FALSIFYBENCH: Evaluating Inductive Reasoning in LLMs with Rule Discovery Games
Provides a benchmark for assessing LLMs' hypothesis-driven reasoning, relevant for scientific discovery applications.
FALSIFYBENCH evaluates LLMs on inductive reasoning via a rule discovery game. No model achieves optimal performance; reasoning models outperform instruction-tuned ones, with negative testing being the key success factor.
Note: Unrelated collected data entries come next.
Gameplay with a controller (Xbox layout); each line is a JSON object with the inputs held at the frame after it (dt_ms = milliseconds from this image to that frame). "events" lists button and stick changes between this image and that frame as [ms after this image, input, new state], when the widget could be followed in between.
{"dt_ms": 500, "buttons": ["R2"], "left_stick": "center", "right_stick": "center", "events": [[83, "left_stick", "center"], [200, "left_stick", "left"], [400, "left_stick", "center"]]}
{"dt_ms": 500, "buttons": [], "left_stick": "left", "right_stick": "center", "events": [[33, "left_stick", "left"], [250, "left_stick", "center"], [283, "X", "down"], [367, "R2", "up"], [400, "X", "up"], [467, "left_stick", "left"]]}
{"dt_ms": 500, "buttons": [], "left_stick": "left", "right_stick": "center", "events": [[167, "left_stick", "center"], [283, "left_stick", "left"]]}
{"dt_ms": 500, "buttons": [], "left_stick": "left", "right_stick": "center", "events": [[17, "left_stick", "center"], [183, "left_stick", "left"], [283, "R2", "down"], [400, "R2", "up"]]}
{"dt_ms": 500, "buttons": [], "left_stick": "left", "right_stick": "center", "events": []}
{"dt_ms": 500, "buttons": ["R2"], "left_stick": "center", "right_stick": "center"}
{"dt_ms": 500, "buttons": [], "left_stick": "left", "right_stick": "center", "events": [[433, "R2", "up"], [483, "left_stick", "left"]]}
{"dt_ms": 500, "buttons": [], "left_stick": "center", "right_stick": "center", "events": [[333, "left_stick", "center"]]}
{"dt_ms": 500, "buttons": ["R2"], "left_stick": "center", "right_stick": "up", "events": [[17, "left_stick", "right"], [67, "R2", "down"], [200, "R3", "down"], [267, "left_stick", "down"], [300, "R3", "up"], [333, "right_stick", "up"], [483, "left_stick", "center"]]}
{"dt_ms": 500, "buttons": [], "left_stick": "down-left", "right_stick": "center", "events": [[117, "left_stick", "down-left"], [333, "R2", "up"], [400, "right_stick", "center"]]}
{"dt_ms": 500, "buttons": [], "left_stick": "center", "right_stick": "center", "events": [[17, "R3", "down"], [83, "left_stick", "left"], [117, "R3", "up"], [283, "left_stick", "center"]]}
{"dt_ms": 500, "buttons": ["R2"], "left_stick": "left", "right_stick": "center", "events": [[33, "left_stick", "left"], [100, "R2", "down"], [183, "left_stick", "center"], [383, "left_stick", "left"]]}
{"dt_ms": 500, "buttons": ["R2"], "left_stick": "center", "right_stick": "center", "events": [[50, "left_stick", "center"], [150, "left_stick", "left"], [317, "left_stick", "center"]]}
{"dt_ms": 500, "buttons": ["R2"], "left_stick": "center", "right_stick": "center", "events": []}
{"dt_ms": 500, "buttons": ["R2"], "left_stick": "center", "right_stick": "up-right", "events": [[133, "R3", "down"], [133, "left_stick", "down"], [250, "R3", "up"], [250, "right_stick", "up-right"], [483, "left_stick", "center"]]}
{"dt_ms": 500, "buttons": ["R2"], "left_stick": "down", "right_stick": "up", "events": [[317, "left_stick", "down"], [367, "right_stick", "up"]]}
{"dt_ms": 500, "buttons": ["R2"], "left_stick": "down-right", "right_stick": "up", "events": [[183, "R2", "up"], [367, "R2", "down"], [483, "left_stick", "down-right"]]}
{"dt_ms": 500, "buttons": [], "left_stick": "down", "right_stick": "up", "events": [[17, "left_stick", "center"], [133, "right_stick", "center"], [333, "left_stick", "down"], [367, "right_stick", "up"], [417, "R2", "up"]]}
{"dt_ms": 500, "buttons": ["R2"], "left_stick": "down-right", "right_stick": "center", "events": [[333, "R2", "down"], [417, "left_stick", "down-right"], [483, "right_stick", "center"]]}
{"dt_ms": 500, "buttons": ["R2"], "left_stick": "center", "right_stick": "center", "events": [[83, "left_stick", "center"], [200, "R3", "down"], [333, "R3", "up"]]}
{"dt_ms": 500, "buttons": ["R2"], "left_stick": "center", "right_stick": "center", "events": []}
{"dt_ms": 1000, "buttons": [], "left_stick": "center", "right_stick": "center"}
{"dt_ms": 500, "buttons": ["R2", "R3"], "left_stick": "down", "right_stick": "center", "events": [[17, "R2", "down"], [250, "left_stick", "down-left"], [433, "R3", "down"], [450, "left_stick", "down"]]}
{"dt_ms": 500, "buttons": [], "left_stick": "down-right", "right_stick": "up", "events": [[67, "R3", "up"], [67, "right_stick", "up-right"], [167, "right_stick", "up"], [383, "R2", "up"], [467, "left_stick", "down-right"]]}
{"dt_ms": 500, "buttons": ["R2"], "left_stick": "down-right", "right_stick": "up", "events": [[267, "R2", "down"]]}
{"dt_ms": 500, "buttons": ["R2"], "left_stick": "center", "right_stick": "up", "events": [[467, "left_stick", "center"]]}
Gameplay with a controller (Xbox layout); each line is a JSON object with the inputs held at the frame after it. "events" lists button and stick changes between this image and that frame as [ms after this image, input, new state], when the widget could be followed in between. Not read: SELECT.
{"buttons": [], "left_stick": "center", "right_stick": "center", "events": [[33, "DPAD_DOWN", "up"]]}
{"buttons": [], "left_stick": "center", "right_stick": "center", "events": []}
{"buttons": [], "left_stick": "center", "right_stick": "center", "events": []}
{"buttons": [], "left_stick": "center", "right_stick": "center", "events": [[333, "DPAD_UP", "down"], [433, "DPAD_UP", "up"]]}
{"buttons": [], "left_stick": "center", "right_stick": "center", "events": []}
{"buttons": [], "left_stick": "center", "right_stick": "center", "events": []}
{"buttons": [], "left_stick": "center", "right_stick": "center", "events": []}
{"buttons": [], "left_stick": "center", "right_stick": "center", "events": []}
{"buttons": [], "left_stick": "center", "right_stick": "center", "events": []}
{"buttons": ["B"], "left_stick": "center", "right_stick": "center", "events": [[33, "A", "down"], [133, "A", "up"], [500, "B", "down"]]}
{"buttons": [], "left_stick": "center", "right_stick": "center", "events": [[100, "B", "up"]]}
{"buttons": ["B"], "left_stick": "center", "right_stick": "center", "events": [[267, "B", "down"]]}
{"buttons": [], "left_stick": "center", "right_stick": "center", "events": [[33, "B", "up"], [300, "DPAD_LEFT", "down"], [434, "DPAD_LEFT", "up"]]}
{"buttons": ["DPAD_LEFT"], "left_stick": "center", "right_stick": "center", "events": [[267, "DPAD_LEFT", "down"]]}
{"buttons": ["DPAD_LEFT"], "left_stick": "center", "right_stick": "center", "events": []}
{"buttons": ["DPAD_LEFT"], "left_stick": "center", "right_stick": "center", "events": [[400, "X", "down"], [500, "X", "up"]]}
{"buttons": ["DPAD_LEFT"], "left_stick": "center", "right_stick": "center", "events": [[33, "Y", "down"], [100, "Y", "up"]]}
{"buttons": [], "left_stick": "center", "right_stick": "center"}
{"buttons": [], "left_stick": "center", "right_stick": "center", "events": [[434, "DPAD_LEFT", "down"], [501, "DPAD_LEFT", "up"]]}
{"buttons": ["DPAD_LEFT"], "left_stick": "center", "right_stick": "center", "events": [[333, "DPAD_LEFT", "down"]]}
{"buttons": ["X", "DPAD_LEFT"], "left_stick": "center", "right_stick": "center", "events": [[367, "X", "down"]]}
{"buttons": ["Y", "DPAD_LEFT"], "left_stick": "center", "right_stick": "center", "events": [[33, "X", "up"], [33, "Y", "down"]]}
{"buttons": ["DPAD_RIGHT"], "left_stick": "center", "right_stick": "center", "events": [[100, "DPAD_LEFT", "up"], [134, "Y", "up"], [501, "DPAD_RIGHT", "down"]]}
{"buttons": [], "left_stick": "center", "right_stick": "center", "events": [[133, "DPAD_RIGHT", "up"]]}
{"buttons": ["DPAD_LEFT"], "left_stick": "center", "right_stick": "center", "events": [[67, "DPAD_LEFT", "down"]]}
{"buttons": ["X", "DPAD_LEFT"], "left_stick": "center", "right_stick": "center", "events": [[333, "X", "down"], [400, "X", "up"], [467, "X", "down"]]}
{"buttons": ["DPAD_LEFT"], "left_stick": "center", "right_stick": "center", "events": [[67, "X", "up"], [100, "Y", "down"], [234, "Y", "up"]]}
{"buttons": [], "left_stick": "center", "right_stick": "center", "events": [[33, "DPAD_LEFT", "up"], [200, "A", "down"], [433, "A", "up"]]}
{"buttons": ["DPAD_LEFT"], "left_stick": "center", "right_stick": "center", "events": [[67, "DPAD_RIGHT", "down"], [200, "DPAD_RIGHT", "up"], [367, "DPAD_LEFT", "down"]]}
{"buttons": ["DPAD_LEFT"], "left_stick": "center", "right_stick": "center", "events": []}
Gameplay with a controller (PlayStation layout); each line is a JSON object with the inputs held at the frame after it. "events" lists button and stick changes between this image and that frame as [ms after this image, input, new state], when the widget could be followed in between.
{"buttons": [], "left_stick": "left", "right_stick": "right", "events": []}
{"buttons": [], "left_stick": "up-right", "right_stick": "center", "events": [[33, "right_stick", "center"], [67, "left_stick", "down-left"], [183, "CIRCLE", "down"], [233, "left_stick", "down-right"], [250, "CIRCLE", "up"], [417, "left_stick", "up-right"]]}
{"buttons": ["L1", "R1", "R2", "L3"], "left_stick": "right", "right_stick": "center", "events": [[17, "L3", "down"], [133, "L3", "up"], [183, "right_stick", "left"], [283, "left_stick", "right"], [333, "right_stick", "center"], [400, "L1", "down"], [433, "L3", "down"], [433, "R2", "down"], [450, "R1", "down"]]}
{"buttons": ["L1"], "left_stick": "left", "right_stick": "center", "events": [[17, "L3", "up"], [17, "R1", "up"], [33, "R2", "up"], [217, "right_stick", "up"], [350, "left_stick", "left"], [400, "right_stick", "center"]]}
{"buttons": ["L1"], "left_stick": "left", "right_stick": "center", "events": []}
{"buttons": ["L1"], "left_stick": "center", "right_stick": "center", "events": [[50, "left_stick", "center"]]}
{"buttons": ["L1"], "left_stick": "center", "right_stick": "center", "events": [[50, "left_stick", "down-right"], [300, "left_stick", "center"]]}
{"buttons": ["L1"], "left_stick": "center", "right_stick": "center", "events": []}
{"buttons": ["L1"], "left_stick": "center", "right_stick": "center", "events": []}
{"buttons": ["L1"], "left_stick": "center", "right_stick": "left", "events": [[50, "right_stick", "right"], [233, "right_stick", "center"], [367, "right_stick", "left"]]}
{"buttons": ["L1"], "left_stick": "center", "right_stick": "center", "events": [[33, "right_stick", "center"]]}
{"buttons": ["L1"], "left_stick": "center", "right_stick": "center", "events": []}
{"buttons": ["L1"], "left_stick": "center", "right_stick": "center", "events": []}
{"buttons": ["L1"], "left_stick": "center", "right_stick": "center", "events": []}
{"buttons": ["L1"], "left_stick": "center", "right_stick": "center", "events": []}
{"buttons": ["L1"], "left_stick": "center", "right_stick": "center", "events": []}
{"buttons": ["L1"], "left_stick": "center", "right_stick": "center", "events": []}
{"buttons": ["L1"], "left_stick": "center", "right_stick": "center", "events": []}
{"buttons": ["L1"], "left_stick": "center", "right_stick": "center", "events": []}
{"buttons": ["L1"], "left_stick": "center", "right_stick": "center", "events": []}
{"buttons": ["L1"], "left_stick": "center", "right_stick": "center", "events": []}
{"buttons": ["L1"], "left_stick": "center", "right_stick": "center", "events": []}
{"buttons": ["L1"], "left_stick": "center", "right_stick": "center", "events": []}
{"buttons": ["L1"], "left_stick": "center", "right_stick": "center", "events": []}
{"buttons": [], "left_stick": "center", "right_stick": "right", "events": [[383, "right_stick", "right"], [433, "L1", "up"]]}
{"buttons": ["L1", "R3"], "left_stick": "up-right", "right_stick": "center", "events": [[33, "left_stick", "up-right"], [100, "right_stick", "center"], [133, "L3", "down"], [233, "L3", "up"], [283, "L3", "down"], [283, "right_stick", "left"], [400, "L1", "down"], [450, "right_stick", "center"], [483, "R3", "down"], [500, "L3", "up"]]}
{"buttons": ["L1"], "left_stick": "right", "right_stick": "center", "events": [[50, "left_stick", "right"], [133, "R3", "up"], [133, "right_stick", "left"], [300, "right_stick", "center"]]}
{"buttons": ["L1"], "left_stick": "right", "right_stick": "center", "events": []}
Large language models (LLMs) are increasingly deployed as autonomous agents in scientific tasks. Yet whether these systems can effectively engage in forms of inductive reasoning relevant to scientific discovery remains an open question. In this work, we introduce FALSIFYBENCH, an evaluation framework for hypothesis-driven reasoning inspired by the classic Wason 2-4-6 task, in which agents must discover hidden semantic properties by iteratively proposing examples and receiving feedback. This task captures key elements of scientific reasoning: hypothesis generation, evidence gathering, and belief revision in response to both confirming and disconfirming evidence. Our evaluation of 12 LLMs across model families and scales shows that reasoning models are generally stronger scientific reasoners than instruction-tuned models, although no model comes close to optimal performance. The primary driver of success is the capacity for negative testing: models that actively seek to falsify their hypotheses consistently outperform those that primarily seek confirmation. Moreover, a fine-grained turn-level analysis, neglected in previous work, reveals that failure is tied to identifiable patterns in how models navigate the hypothesis space.